Sometimes cute, sometimes annoying, chewing is a familiar issue for dog pawrents everywhere. From teething puppies to bored doggos, it’s likely that you’ll be dealing with your dog’s desire to chomp throughout their life. Because chewing is often seen as inappropriate or destructive, dog owners often overlook why they chew. However, chewing is an important part of canine development and behaviors and shouldn’t always be discouraged. 

Photo by Ayla Verschueren

The reasons dogs chew are varied, but there are ways to manage chewing to make it less frustrating for you but still satisfying for your pup. Below are some common reasons that dogs chew and how to provide appropriate alternatives for your chompy pooch. 

Teething When Young

Along with potty training and leash training, teething is just one of those things that can’t be avoided when dealing with young puppies. Chewing when teething is important for all mammals, and dogs are no exception. Not only does chewing help relieve any physical discomforts associated with chewing, puppies are also starting to practice an important skill when chewing -- learning to explore with their mouths (more on that in a bit). For teething related chewing, select a smaller toy that they can easily manage and won’t fall apart easily.

Exploration

Dogs learn about the world through smells, sounds, and tastes. Chewing is one way that canines explore their environment. If you find your furry one gnawing on a random object like a bottle cap, chances are they’re just as curious as you are about what chewing it can offer. 

Habit

Chewing behavior may be unintentionally encouraged by providing a chew toy or treat as a reward during training such as after properly using the pee pad.
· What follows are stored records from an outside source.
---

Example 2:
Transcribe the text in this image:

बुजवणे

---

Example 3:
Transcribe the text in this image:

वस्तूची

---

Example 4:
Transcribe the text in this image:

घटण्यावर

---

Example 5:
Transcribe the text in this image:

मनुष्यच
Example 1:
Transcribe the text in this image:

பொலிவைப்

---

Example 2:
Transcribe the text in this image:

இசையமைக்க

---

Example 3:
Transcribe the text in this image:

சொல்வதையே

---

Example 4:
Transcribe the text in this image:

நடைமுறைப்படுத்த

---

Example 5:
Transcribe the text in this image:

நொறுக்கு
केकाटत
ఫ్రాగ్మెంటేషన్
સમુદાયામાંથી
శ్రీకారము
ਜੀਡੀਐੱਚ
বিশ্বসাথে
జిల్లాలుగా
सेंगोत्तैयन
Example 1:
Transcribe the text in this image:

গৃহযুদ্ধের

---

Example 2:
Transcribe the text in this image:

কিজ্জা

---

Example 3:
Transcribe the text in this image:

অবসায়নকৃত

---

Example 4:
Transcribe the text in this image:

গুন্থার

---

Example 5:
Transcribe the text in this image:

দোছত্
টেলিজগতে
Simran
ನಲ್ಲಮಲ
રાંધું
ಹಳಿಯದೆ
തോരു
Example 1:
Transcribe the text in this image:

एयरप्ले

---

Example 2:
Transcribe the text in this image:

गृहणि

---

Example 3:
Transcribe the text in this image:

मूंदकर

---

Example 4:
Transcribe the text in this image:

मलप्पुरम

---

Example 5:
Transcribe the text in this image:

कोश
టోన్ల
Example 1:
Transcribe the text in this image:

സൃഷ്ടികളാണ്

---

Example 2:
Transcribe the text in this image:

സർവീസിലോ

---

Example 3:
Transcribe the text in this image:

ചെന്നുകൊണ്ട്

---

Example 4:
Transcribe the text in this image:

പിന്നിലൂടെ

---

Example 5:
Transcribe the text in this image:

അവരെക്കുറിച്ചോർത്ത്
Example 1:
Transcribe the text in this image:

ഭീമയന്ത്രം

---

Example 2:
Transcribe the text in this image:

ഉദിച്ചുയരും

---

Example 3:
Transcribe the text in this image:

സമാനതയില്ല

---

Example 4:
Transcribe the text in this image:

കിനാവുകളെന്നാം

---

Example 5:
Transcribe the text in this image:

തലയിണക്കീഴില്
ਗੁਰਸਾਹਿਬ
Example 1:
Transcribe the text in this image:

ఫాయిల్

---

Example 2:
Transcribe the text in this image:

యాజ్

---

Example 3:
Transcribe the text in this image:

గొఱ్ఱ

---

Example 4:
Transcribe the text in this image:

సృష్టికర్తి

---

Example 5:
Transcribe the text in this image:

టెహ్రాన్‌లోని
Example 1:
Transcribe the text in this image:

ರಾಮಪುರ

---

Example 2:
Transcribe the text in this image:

There’s nothing inherently wrong with this, but sometimes this can defeat the purpose of training when dogs get overly eager and discontinue the behavior properly before asking for the treat. One option is to offer the toy but away from the pet potty. Instead of visibly holding the chew toy while your dog takes care of business, offer it in a different room only after they’ve successfully finished going on the wee wee pad. 

Boredom

Some bored pups prefer chewing when bored, because it provides a lot of stimulation. Smells, tastes, and sounds all come into play. Unfortunately, this can turn into destructive behavior if your dog is lacking mental stimulation. A treat ball or toy kills two birds with one stone in this situation. An interactive chew toy both encourages engaging in play and rewarding that behavior. 

Self-soothing

Chewing can become a self-soothing behavior for some dogs, and this can show up in the form of tail, nail, paw chewing. Dogs may self-soothe when stressed, anxious, or even bored. Try a flavorful bully stick for the ultimate chewing distraction or offer a chew toy that can be used with calming treats. 

Enjoyment

Some dogs simply love to chew and have chosen it as their favorite pastime! As mentioned, it’s a natural way canines explore the world and engage in play. While certain dogs love a good ol’ game of fetch, others prefer noshing on their favorite toy in bed. Just be sure to provide appropriate outlets for your pup’s age, size, and other needs or preferences.